**TASK TO COMPLETE**
Rewrite the stretch from the line containing "family: Lauxaniidae" through the end of the records, changing "phylum" to "division" and leaving everything else as it is.

**RECORDED DATA**
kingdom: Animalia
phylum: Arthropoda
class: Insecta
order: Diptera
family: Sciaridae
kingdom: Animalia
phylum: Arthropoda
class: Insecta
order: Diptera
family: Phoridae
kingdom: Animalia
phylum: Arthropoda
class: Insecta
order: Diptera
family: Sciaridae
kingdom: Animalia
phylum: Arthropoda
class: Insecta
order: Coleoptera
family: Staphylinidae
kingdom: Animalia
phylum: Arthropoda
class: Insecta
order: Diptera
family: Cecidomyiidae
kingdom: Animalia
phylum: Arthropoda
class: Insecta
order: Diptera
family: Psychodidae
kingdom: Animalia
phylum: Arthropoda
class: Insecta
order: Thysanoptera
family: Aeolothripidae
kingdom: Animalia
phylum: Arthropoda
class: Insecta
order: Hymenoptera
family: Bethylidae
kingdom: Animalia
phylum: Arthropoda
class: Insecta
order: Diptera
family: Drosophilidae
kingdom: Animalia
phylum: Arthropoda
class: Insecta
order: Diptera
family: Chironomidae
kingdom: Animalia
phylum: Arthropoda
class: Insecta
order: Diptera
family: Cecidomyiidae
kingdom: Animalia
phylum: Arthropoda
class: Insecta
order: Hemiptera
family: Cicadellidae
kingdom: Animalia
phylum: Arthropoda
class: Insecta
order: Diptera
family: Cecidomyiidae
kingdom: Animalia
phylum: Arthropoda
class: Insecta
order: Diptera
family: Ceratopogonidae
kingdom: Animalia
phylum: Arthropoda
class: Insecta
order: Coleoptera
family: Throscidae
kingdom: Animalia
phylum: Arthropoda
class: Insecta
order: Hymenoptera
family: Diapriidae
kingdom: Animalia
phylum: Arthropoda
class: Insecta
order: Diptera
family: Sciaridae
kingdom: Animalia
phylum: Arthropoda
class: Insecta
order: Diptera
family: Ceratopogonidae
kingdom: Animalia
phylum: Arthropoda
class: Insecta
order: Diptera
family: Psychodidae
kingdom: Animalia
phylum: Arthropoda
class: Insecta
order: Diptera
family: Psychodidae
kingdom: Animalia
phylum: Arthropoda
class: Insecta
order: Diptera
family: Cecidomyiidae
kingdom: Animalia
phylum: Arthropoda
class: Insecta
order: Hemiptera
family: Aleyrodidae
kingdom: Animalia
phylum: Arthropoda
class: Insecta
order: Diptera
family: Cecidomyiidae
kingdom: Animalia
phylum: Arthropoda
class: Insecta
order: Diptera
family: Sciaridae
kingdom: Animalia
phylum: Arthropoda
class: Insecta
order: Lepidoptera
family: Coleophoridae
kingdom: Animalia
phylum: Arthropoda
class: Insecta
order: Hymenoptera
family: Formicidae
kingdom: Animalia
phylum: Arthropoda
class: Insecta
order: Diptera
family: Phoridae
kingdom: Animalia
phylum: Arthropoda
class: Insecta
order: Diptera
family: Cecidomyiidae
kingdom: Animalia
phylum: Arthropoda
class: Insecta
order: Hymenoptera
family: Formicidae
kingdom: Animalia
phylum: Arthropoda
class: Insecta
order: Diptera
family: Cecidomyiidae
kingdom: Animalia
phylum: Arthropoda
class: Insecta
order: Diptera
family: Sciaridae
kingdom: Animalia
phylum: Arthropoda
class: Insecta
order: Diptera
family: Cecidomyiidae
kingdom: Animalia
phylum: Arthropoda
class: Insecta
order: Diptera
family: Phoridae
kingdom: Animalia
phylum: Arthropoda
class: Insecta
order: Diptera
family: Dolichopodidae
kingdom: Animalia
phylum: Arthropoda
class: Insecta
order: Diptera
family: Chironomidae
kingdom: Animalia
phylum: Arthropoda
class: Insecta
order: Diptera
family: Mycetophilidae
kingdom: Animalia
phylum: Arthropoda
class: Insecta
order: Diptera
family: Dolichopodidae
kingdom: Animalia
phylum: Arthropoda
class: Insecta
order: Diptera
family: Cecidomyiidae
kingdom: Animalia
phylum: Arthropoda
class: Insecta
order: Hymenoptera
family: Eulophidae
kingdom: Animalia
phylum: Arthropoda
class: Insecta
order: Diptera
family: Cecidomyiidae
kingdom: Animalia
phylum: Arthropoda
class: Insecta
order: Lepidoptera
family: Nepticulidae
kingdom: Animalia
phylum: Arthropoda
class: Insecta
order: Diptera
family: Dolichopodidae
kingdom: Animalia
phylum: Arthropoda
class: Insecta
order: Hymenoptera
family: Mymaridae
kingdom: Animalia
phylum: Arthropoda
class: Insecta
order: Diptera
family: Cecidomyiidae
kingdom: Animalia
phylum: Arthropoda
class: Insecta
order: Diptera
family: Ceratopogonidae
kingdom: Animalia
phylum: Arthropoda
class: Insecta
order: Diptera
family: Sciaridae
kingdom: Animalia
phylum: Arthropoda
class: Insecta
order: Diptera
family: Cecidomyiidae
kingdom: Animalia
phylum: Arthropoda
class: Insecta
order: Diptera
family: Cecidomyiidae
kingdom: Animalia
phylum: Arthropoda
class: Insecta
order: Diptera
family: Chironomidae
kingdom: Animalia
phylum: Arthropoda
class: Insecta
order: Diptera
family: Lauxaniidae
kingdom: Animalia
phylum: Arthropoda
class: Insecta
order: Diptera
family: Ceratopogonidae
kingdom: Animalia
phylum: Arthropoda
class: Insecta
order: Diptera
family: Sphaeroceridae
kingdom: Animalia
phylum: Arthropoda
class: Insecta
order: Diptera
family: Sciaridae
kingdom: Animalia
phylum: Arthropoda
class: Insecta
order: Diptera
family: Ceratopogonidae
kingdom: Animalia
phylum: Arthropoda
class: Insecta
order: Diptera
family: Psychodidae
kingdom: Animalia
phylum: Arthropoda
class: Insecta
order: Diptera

**OUTPUT BELOW**
family: Lauxaniidae
kingdom: Animalia
division: Arthropoda
class: Insecta
order: Diptera
family: Ceratopogonidae
kingdom: Animalia
division: Arthropoda
class: Insecta
order: Diptera
family: Sphaeroceridae
kingdom: Animalia
division: Arthropoda
class: Insecta
order: Diptera
family: Sciaridae
kingdom: Animalia
division: Arthropoda
class: Insecta
order: Diptera
family: Ceratopogonidae
kingdom: Animalia
division: Arthropoda
class: Insecta
order: Diptera
family: Psychodidae
kingdom: Animalia
division: Arthropoda
class: Insecta
order: Diptera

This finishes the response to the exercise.